Aarron Sholar

My Female Body[1]

I sat on the carpeted floor of my third-grade classroom, my feet flat and my knees arched before me in the air. My flow-y, nature-green skirt with white flowers on it exposed the shorts I was wearing under it (I never sat “properly” in it, so they were a precaution). We were supposed to be watching a video about how bread is made in factories, but my attention was drawn away and to my calf. I swayed my leg back and forth, watching the fat, what I called the squish at the time, follow. I reached out, gripping it in my hand, watching the skin and fat pour out between my fingers. I sat criss-cross, and the squish, well, squished up against my thigh; I slid my legs flat, the squish leaked out the sides and looked like a pancake on the floor— there was no escape, no mistaking that this was my body. On this day, I decided I hated my body.

            I imagine all women have a time like this, one where they can pin-point exactly when they started to hate their bodies. I wonder how naturally this comes to us, if it is just an inherent part of life or if something tells us to hate ourselves. No one ever told me that my legs were too fat or too jiggly, I just looked at them and for some reason decided that for myself.
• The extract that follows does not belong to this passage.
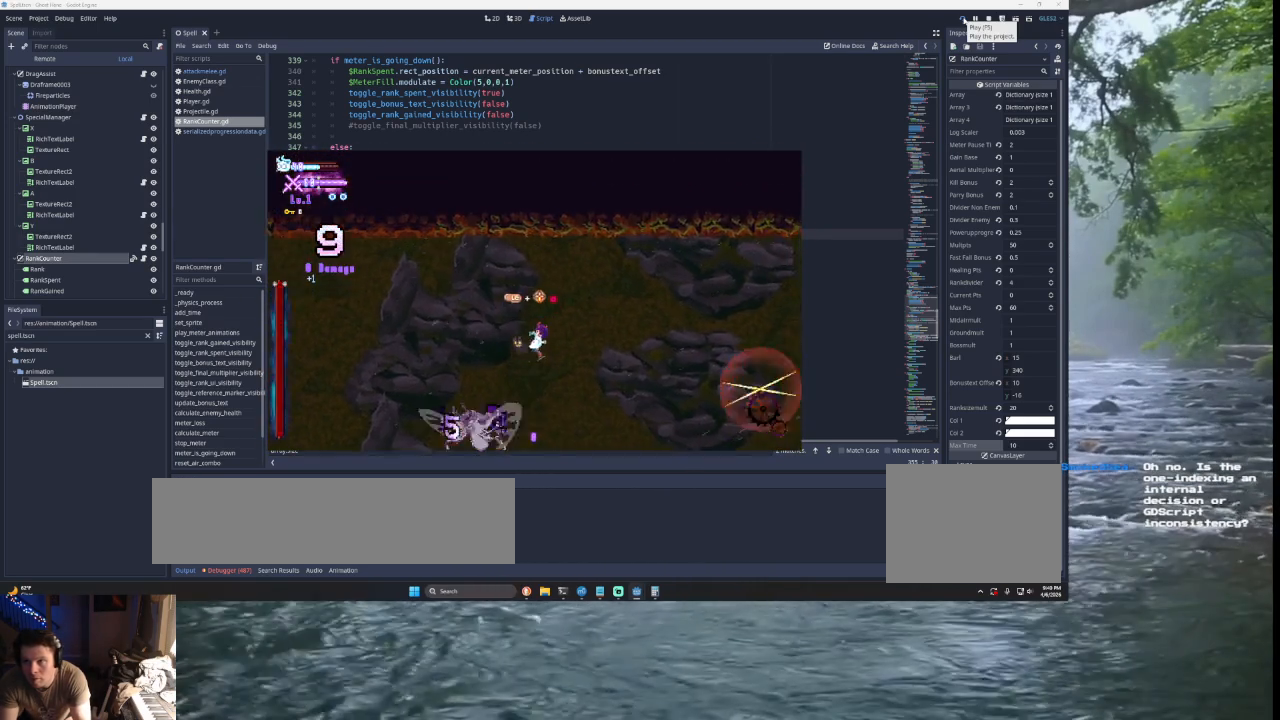
{"buttons": [], "left_stick": "center", "right_stick": "center", "events": [[167, "SQUARE", "down"], [333, "SQUARE", "up"], [333, "left_stick", "down"], [500, "left_stick", "center"]]}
When I was growing up, all my classmates seemingly had no issues with their bodies— they could wear all the skirts and booty shorts they wanted, while I couldn’t even manage to don a shirt with a neckline any lower than a standard men’s t-shirt.

            My breasts became a problem near the end of fourth grade, only a year after I’d discovered my squish. My sister and I would stand on our mom and dad’s bed, convinced it was a wrestling ring for some reason (we never even watched wrestling growing up). The bed frame was that natural/yellow/teak color that so much wood furniture was in the early to mid-2000s, and four wooden, decorative poles erupted from each corner, nearly poking the smooth ceiling. They were already a tad worn from our prior use. This particular day, we decided to be sumo wrestlers.

            We spread our legs as far apart as we could, bending our knees at 90-degree angles. Did I mention we often took our shirts off? Again, don’t ask me why, but it had never been a problem before. I was probably eight or nine, so there wasn’t any chest development between my sister and I, who was seven or so at the time— or so I’d thought.

            I pulled my shirt off, and my mom wandered in moments later. I imagine she froze for only a moment before grabbing my arm, pulling me off her bed, into my room, and throwing my shirt at me.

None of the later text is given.